El ingeniero Bernal en apretada síntesis dice:

* Se creía que el hormigón con el que se construía en los años 60 era eterno, pero era distinto al actual y no se conocían las enfermedades que sufre.

* “En los planos del de Génova y del Belgrano hay cosas que son un plagio, como las configuraciones mecánicas y geométricas, y el material”.

* “a los quince años de inaugurado el puente de Génova [1963], el mismo Morandi alertó sobre la necesidad de mantenimientos rigurosos porque se empezaron a determinar las patologías que tiene el hormigón”.

* El puente Belgrano se construyó en 1973 y al principio pasaban diariamente cinco mil automotores, pero ahora pasan de veinte a treinta mil.

* Los camiones alcanzaban 25 toneladas, pero ahora cruzan el puente con 40 y 50 toneladas.

* “El Belgrano está fatigado. Las cargas repetitivas, con el paso de los vehículos, de los camiones y cargas tan grandes generan fatiga”

* “En Italia se han hecho cerca de once puentes con el modelo Morandi y tres están fuera de servicio. Los otros están con alerta en cuanto a las cargas que dejan pasar”
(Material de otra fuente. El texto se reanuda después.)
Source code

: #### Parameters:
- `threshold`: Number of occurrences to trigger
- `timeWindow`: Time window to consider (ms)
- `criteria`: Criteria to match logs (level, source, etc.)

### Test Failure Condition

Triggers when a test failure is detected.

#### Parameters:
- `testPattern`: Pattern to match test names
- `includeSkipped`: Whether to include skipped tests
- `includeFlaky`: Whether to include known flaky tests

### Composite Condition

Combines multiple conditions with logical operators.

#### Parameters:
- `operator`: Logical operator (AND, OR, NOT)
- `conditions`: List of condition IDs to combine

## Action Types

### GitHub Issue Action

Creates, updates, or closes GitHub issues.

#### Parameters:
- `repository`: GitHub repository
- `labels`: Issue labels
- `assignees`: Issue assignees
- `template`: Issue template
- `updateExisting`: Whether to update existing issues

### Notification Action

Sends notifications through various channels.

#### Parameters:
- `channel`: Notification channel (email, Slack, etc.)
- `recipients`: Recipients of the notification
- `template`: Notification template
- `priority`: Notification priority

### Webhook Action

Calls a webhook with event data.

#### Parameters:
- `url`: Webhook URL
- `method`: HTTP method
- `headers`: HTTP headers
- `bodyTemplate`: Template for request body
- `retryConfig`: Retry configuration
* En Europa y Estados Unidos desde antes de 2000 se hacen monitoreos constantes de los puentes, con un manual riguroso de inspección. “Por el Belgrano hoy pasa cualquiera mientras pague el peaje”

Cabe agregar a lo estudiado por Bernal, que el segundo puente por construirse, si es que se construye, no estaría listo antes de varios años durante los cuales el puente actual podría soportar incremento del tránsito, tanto en cantidad de vehículos como en peso de las cargas y, al mismo tiempo, aumentará la probabilidad de colapso debido a su proceso de envejecimiento.

Al parecer las autoridades administrativas locales consideran el inmenso beneficio recibido del Puente Gral. Belgrano como un fenómeno natural, o una plusvalía como agente formador del paisaje del río para la promoción inmobiliaria; lo que desde otra óptica parece un deliberado y malicioso desprecio por las motivaciones e intereses de la comunidad.

¿Qué hacer?

Las organizaciones populares y foros vecinales tanto de Corrientes como de Resistencia deberían reclamar un debate serio y realista sobre qué hacer con el puerto de Corrientes ante el caso eventual, pero no imposible de un colapso total o temporario del puente Gral. Belgrano, en cuyo caso quienes necesiten desplazarse con regularidad entre las ciudades de Corrientes y Resistencia no tendrán a mano sino algún cruce fluvial de emergencia, en lanchones para personas y en Barcazas para autos y camiones ya que el grueso del tránsito de larga distancia hallará otras  alternativas viales. Pero si nos quedáramos algún tiempo sin el puente y, encima, las instalaciones y talleres portuarios existentes no pudiesen ser utilizados, las preguntas vienen solas.